Alisa Reyes gave her voice to LaCienega Boulevardez.

Credit: alisareyes / Instagram

The “All That” cast member is the woman behind the iconic Disney cartoon character. Since the show, Reyes has continued acting and has become a musician. If you want to check out her music, you can check out her video for her single “Sexy Hot” here.

Sunset Boulevardez was voiced by Maria Canals-Barrera.

Credit: maria_cb / Instagram

Before “The Wizards of Waverly Place,” Canals-Barrera was Sunset Boulevardez. Honestly, one of the most iconic Disney moms ever.

Who else knew that Carlos Mencia was the voice behind Felix Boulevardez.

Credit: arlosmencia / Instagram

Now that I listen to it, I can definitely hear it. It wasn’t long after the start of “The Proud Family” that Mencia’s career really took off.

LaCienega Boulevardez holds a very important place in television history, even if she had big feet.

It was one of the first times young Afro-Latina viewers could see themselves finally represented on television. The character existing on a children’s cartoon show makes it even more impactful. It is a storyline and identity so rarely seen on television at the time.

The show included Afro-Latino celebrities into the story with well-placed cameos.
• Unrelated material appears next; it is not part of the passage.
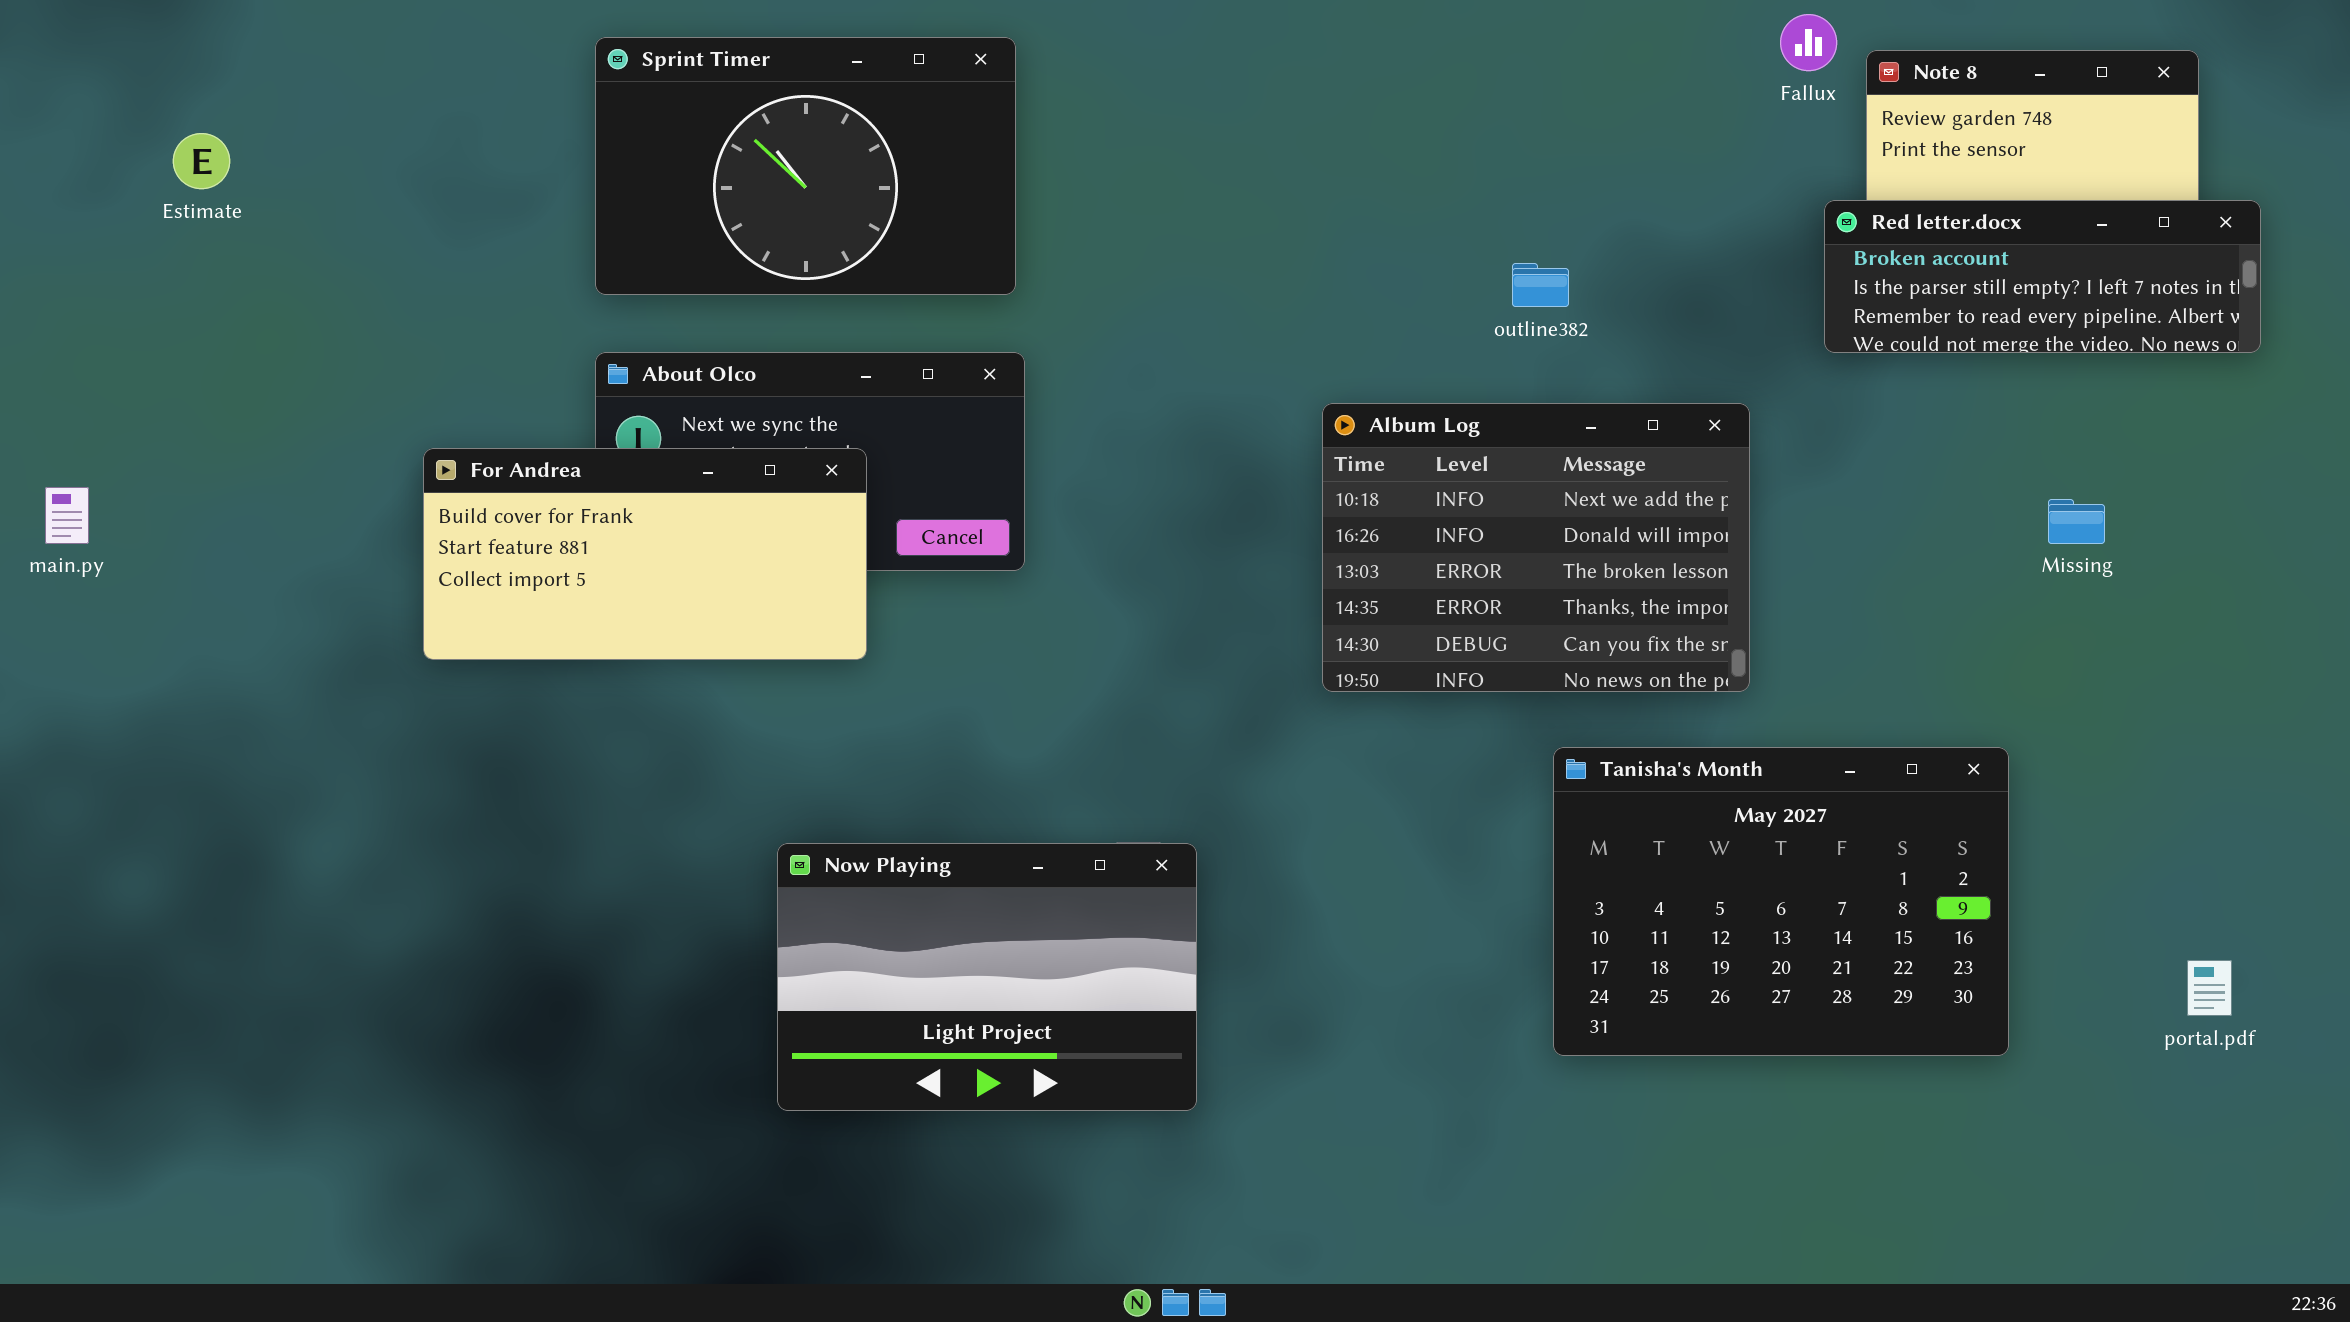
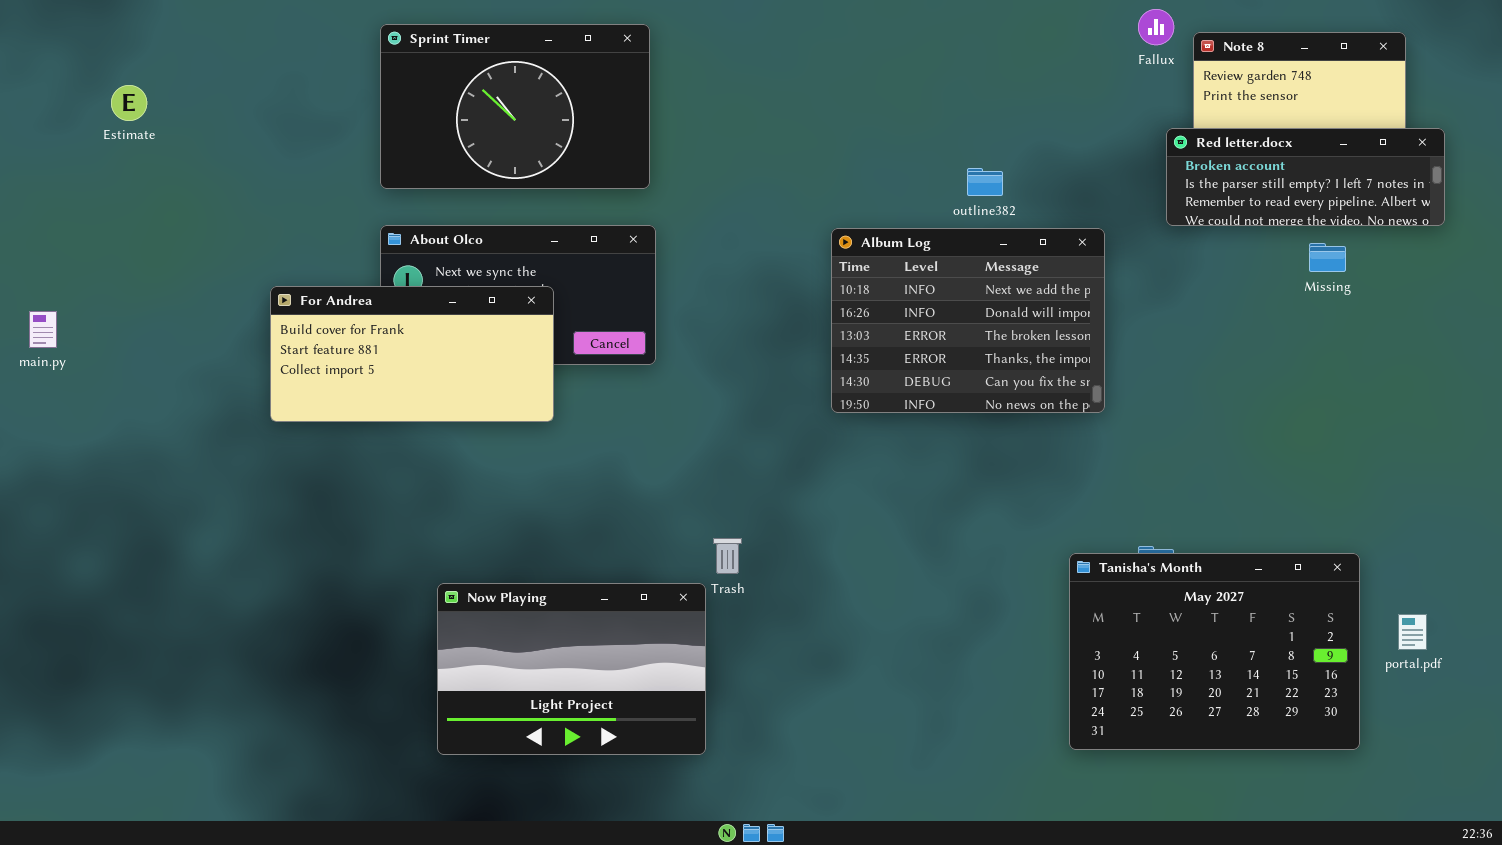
Album Log: [1322,403,1750,692] -> [831,228,1105,413], moved
Missing: [2048,499,2105,544] -> [1309,243,1346,272], moved
Tanisha's Month: [1553,747,2009,1056] -> [1069,553,1360,750], moved
Now Playing: [777,843,1197,1111] -> [437,583,706,755], moved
Who could possibly forget Mariah Carey playing Mariah Carey? Her pet monkey François was sick and, fortunately, Dr. Trudy Proud was able to help Carey’s pet get better.

In the time of reboots and revivals, it is nice to go back and revisit some of your faves exactly as they were. All these years later, “The Proud Family” continues to be one of those shows we all love and remember.

Who else remembers watching “The Proud Family” when they were younger?